Start of Block

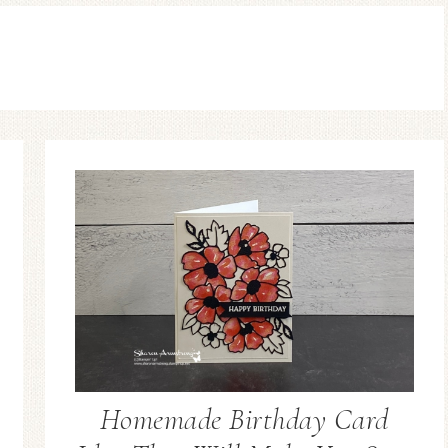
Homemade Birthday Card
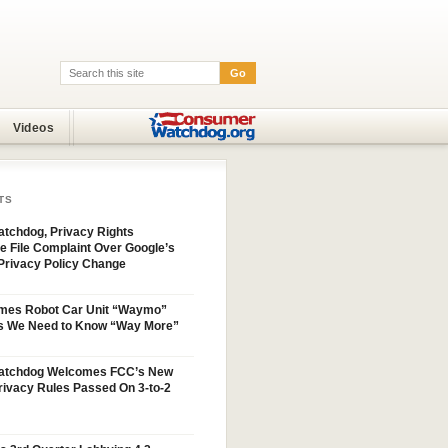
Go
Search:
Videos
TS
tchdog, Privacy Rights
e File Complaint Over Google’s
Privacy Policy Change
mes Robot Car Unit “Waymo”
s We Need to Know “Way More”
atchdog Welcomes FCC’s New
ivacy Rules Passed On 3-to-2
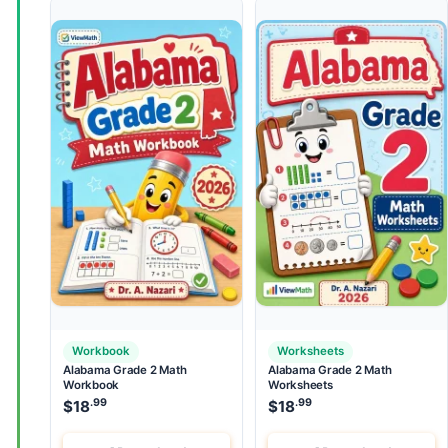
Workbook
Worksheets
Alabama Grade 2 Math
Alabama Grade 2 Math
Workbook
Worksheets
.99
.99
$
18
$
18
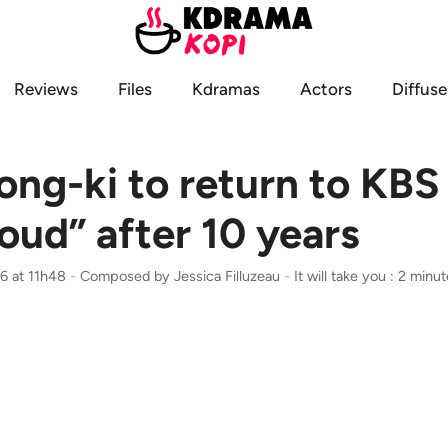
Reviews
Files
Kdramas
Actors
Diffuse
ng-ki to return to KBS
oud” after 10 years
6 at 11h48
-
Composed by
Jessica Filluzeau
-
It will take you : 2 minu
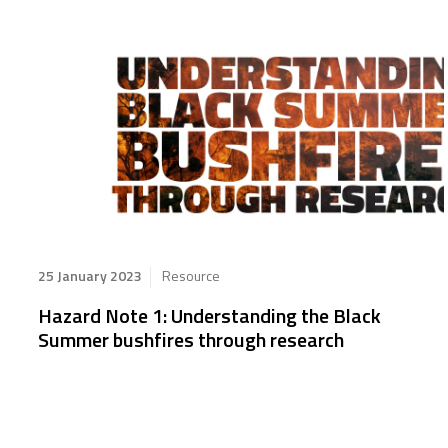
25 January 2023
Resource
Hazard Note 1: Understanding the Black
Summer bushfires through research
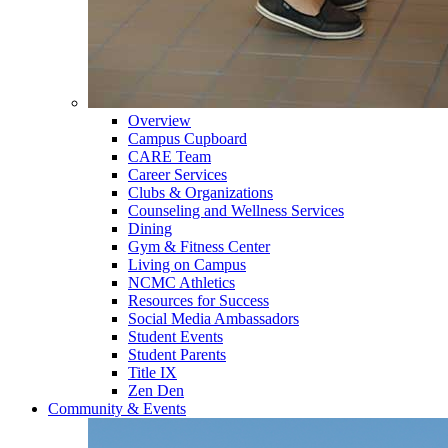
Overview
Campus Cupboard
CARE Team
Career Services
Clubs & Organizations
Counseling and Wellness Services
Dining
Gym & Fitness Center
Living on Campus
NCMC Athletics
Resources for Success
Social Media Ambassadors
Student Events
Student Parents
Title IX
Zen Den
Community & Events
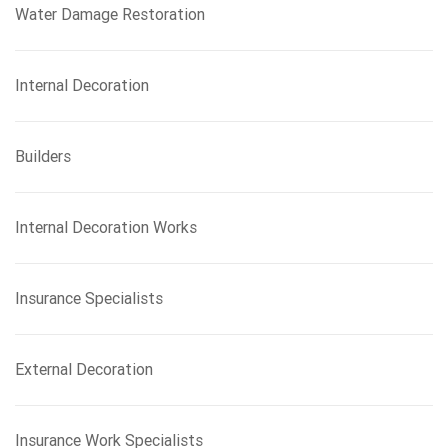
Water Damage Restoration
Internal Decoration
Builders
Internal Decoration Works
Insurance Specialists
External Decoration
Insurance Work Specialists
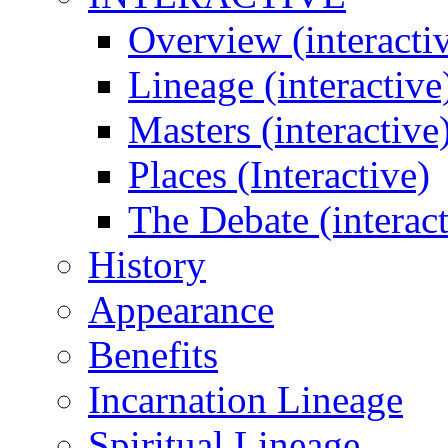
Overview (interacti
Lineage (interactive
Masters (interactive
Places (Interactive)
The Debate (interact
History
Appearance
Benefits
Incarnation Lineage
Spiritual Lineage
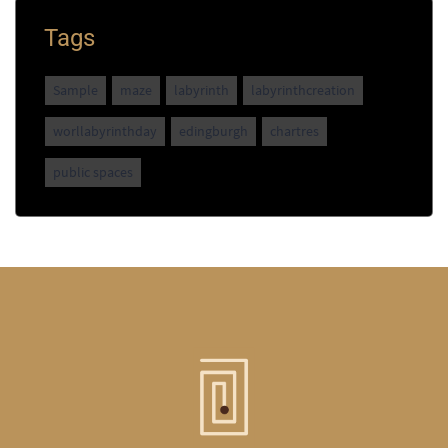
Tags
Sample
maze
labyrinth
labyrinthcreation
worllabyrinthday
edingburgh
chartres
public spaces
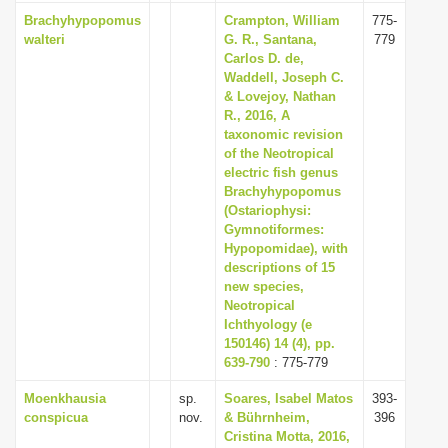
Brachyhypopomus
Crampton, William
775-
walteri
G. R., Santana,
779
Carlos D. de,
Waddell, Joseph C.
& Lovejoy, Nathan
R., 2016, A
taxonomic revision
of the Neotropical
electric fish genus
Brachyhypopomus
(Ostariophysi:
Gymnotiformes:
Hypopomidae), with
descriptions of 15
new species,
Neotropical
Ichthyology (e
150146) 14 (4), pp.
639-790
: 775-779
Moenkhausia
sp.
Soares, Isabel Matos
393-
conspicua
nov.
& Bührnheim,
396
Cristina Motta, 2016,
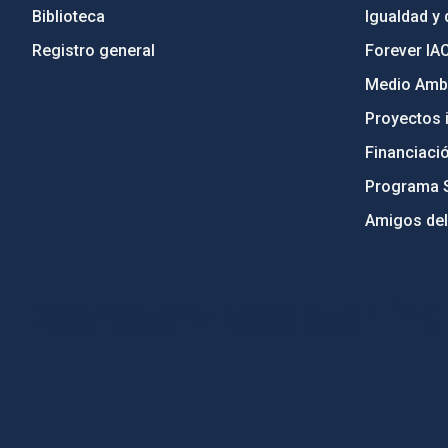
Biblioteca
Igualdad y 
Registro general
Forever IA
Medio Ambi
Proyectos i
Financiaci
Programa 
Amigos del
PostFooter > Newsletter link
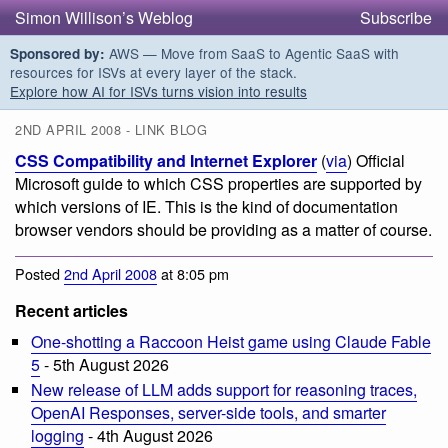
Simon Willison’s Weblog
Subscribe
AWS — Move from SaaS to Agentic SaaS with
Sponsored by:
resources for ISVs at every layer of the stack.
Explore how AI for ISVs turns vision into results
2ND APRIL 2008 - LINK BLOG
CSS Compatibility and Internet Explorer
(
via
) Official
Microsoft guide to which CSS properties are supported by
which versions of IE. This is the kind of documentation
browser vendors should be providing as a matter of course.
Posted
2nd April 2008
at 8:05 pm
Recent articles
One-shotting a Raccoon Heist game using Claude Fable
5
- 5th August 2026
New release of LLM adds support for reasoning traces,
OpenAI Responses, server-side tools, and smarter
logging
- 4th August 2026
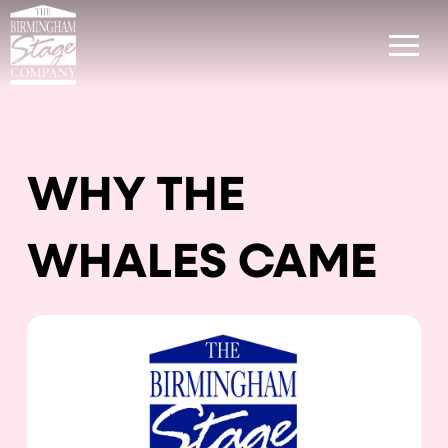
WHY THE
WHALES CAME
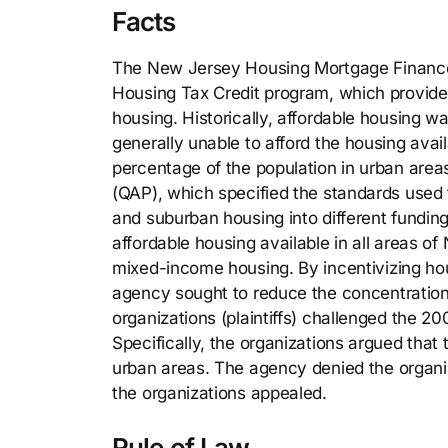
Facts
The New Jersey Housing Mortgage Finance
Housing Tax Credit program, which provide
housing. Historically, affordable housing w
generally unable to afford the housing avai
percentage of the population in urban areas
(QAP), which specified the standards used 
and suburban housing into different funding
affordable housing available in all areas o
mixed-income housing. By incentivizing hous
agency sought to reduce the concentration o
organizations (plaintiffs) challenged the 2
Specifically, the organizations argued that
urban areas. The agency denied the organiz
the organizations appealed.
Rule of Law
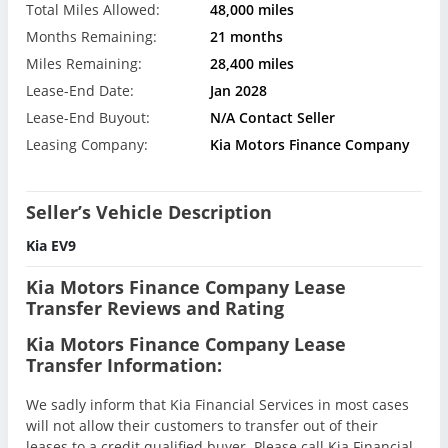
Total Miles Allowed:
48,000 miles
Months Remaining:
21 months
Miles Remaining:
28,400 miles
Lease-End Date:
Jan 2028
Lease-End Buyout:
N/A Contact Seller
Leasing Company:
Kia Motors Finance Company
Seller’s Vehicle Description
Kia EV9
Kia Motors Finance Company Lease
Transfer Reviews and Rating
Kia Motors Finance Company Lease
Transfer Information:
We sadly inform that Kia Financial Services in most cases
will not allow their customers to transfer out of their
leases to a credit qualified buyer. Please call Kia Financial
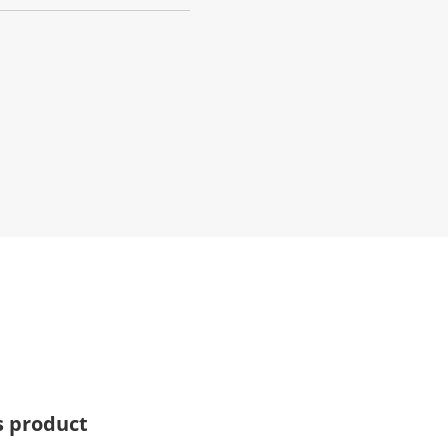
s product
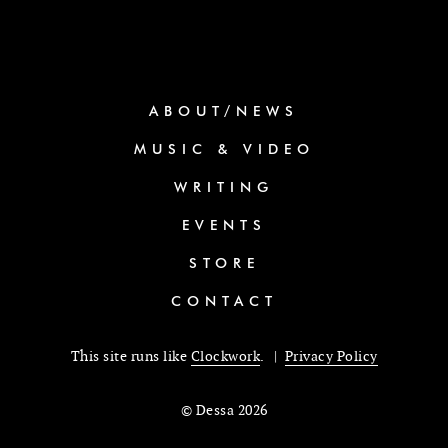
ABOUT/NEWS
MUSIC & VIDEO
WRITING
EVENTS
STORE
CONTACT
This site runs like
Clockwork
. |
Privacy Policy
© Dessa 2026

End of Block

- [What to produce]: From the records above, copy only the lines running from the line containing "PostFooter > Newsletter link" to the line containing "percentage of the population in urban areas", both ends included. Leave the pictures out.

- [Answer below]:
PostFooter > Newsletter link
Simon Willison’s Weblog
Subscribe
AWS — Move from SaaS to Agentic SaaS with
Sponsored by:
resources for ISVs at every layer of the stack.
Explore how AI for ISVs turns vision into results
2ND APRIL 2008 - LINK BLOG
CSS Compatibility and Internet Explorer
(
via
) Official
Microsoft guide to which CSS properties are supported by
which versions of IE. This is the kind of documentation
browser vendors should be providing as a matter of course.
Posted
2nd April 2008
at 8:05 pm
Recent articles
One-shotting a Raccoon Heist game using Claude Fable
5
- 5th August 2026
New release of LLM adds support for reasoning traces,
OpenAI Responses, server-side tools, and smarter
logging
- 4th August 2026
WHY THE
WHALES CAME
Facts
The New Jersey Housing Mortgage Finance
Housing Tax Credit program, which provide
housing. Historically, affordable housing w
generally unable to afford the housing avai
percentage of the population in urban areas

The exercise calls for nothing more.